__Document text__
----------------

QSPRpred-class: QSPRpred class
In iqspr: Inverse Molecular Design

Description Arguments Fields Methods Examples

Quantitative Structure-Properties Relationship (QSPR) model construction. This class contains all the required functions to train linear and non-linear models, to produce bootstrap datasets for variance estimation, and to provide prediction capabilities over a matrix or vector of studied properties.

`smis`	is a list of vectors of SMILES from which a regression model will be trained, or for which targeted properties will be predicted.
`prop`	is a list of vectors/matrices of available targeted physico-chemical properties for the training dataset.
`v_filterfunc`	defines the filtering function (NULL by default) to use in the computation of properties to filter.
`v_filtermin`	is a vector representing the expected minimal value for each filtered property.
`v_filtermax`	is a vector representing the expected maximal value for each filtered property.
`v_fnames`	is a vector, or a list of vectors, of fingerprints and/or physical descriptors types used as features for each regression model (see `get_descriptor` for an exhaustive list of available descriptors).
`v_scale`	sets (FALSE by default) the scaling of physical descriptors only (i.e. continuous features) - mean = 0, standard deviation = 1.

----------------

__Recorded data__
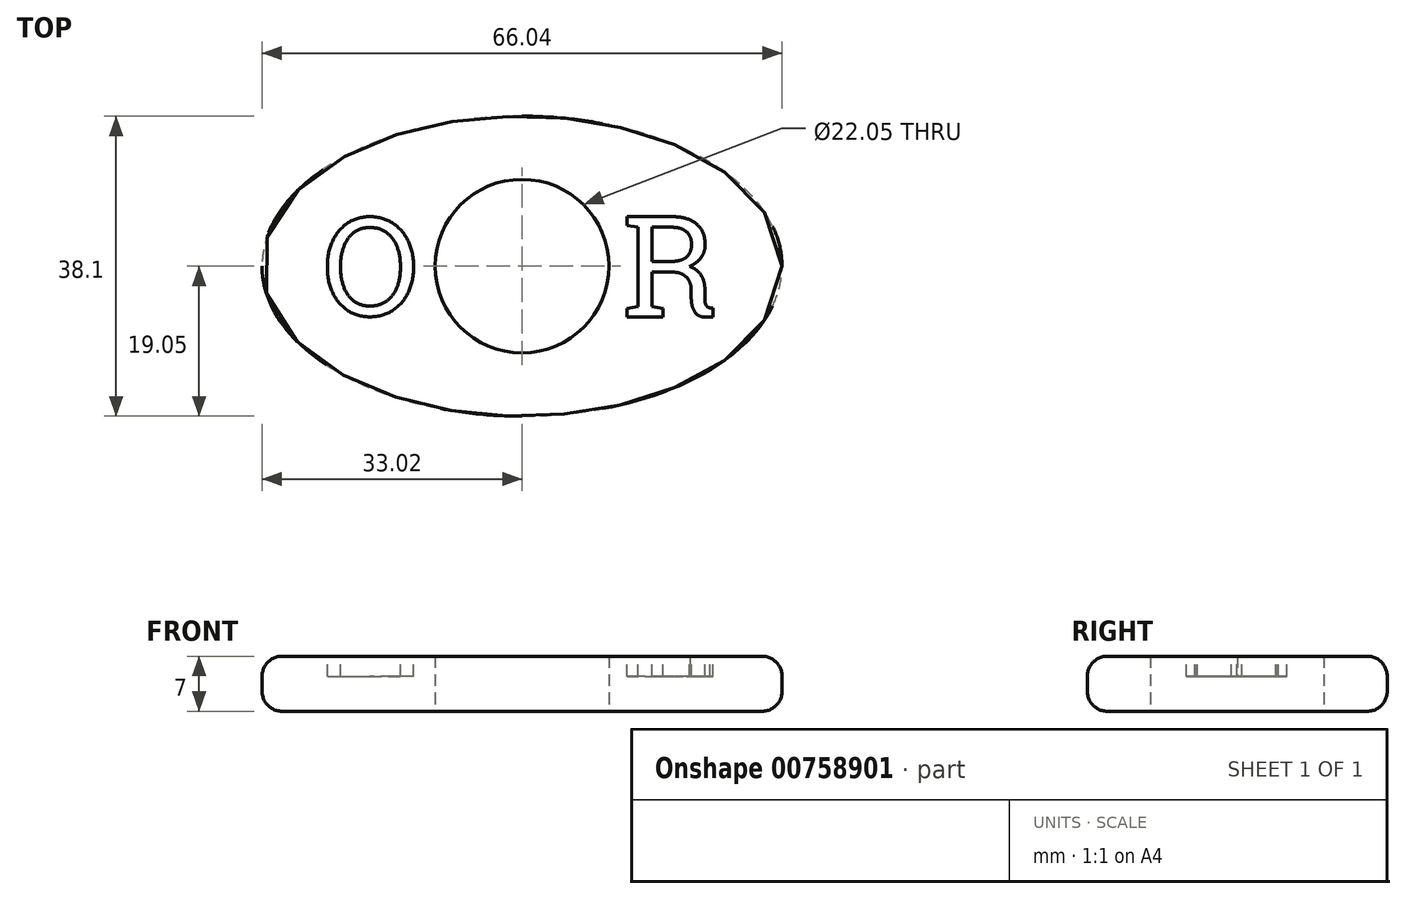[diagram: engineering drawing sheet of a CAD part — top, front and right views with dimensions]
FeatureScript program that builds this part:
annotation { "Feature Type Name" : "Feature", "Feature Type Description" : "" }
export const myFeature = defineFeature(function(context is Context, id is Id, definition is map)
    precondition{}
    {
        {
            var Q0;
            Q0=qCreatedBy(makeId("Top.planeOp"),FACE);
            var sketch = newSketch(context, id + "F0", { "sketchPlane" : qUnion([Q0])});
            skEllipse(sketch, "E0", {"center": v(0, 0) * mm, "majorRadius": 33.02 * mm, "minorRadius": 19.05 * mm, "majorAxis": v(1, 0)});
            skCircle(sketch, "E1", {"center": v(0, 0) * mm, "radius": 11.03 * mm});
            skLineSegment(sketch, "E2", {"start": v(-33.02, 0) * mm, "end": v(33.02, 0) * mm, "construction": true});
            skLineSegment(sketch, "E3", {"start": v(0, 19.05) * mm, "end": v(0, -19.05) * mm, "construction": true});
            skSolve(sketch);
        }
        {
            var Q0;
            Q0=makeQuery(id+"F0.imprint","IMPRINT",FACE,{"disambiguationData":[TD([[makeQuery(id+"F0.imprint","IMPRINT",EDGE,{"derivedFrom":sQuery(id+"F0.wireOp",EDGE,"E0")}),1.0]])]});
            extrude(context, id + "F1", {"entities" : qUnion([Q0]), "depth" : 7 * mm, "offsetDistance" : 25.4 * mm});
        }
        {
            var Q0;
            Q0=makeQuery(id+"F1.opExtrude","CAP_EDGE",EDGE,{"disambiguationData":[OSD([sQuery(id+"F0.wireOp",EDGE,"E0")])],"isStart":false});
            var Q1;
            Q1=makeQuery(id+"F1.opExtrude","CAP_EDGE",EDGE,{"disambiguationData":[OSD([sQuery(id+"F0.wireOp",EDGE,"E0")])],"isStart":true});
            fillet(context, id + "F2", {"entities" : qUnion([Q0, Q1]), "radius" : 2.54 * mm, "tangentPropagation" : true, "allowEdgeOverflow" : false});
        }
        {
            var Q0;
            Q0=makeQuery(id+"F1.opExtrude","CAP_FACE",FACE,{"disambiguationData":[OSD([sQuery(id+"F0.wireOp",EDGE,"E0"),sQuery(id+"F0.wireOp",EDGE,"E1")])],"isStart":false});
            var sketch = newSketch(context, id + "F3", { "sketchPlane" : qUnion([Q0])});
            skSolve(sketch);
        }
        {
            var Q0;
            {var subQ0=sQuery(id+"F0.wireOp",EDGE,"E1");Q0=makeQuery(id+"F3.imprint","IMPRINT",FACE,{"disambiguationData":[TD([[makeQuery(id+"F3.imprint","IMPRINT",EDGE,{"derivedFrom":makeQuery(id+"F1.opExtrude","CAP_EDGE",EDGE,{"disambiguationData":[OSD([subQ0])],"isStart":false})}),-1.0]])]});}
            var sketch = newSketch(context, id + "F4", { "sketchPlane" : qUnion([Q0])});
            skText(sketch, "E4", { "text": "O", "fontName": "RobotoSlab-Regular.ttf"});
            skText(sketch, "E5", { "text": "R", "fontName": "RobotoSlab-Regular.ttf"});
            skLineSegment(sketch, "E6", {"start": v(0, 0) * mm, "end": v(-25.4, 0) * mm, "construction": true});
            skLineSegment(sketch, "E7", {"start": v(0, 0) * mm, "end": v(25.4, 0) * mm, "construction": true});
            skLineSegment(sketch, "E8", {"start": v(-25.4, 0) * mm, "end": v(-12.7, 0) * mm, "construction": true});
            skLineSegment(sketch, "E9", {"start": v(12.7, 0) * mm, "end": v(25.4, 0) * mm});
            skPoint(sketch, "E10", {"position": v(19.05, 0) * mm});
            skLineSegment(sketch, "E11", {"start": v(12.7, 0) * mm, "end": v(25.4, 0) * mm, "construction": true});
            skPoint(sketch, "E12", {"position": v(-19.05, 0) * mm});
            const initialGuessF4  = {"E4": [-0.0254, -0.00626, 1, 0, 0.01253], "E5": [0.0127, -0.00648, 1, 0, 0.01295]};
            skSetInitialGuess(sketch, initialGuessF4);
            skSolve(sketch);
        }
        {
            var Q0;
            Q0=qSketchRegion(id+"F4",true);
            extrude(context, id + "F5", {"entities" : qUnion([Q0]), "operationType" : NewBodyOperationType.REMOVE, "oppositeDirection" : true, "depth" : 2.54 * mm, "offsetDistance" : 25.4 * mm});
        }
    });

----------------

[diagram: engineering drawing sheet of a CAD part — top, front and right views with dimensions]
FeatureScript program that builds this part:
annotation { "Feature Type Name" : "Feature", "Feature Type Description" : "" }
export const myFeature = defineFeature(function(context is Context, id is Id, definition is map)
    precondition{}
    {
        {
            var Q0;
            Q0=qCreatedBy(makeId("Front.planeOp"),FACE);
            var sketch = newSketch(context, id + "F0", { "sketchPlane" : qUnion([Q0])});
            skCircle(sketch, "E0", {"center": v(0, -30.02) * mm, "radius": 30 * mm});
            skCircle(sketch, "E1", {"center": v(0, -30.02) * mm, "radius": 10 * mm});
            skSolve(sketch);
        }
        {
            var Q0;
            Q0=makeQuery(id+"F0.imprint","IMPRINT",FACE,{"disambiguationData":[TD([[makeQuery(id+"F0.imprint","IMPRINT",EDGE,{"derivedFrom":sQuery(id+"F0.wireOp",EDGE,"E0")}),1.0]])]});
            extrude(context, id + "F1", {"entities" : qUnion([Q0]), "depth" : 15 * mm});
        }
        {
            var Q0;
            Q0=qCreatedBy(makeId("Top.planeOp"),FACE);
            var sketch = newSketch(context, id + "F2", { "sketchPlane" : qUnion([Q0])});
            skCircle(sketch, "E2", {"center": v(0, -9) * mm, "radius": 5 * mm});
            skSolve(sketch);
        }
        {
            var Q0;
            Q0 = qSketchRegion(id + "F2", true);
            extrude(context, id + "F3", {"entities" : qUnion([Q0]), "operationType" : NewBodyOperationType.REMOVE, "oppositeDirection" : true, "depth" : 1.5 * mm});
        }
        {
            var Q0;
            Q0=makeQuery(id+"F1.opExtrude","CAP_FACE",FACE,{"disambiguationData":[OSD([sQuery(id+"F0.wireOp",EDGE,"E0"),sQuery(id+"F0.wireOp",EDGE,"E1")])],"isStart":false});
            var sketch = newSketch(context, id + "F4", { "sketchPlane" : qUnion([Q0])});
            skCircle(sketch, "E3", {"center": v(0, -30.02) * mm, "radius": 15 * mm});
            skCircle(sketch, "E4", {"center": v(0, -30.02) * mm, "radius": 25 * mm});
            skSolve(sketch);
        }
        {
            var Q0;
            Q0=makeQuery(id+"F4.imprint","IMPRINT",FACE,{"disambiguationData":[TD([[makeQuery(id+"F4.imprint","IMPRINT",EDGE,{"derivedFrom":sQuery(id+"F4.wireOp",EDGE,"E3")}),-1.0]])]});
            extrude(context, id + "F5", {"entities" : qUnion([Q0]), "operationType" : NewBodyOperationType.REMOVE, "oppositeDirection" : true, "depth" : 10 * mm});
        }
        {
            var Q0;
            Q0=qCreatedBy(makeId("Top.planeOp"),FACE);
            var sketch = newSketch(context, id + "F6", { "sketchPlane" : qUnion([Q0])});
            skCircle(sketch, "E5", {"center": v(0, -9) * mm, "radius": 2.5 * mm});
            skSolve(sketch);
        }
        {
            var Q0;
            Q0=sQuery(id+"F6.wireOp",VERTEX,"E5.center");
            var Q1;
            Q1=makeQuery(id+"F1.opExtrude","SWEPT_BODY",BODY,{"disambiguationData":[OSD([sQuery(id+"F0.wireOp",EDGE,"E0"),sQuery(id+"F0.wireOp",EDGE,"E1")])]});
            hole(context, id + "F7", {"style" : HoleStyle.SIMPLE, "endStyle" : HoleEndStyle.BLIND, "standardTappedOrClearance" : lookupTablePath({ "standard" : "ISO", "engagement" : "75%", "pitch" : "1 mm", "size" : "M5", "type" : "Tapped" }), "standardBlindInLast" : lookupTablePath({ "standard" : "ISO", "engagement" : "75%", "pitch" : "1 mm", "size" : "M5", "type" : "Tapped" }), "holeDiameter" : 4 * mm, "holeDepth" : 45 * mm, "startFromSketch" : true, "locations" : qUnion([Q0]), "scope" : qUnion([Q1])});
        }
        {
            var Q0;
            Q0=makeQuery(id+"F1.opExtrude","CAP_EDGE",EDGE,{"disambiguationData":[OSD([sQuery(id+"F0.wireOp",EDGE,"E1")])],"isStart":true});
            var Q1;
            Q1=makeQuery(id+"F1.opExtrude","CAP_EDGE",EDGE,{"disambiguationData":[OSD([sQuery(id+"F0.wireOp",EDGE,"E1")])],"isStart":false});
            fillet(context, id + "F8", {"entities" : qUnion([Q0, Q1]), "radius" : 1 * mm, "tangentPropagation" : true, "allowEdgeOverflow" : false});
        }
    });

----------------

__Work required__
Pick up the QSPRpred class documentation after its last line and keep writing it. The entries are separate material and have no connection to the text on the QSPRpred class.

__Output__
`v_func`	defines the analytic function (NULL by default), or a list of analytic functions, to use in the computation of a subsequent property, or properties respectively. A given function will return a new property computed analytically via a list of known properties in prop. This is particularly useful when data and regression models can be stated for some properties (e.g. A and B), but not for a targeted property of interest (e.g. A+B, A/B, etc.) for which constrains are defined via the set_target method.
`v_func_args`	is a vector, or a list of vectors, of integers that tags the used properties in prop for the computation of a subsequent property. For example, v_func=list(func1,func2), where func1 and func2 are a priori defined functions, and prop=list(V1,M23), where V1 is a numerical vector and M23 is a two columns matrix. In this case, v_func_args=list(c(1,3),c(2)), i.e. the function func1 uses the 1st and 3rd output properties located in prop, and func2 uses the 2nd only. Therefore, the defined empirical functions know where to find their inputs.
`kekulise`	enables (FALSE by default) electron checking and allows for parsing of incorrect SMILES (see `parse.smiles`).
`model`	is the name of a regression model to be used (see `get_Models` for an exhaustive list).
`params`	is a list of parameters to submit to a given regression model (see `get_Model_params` for examples).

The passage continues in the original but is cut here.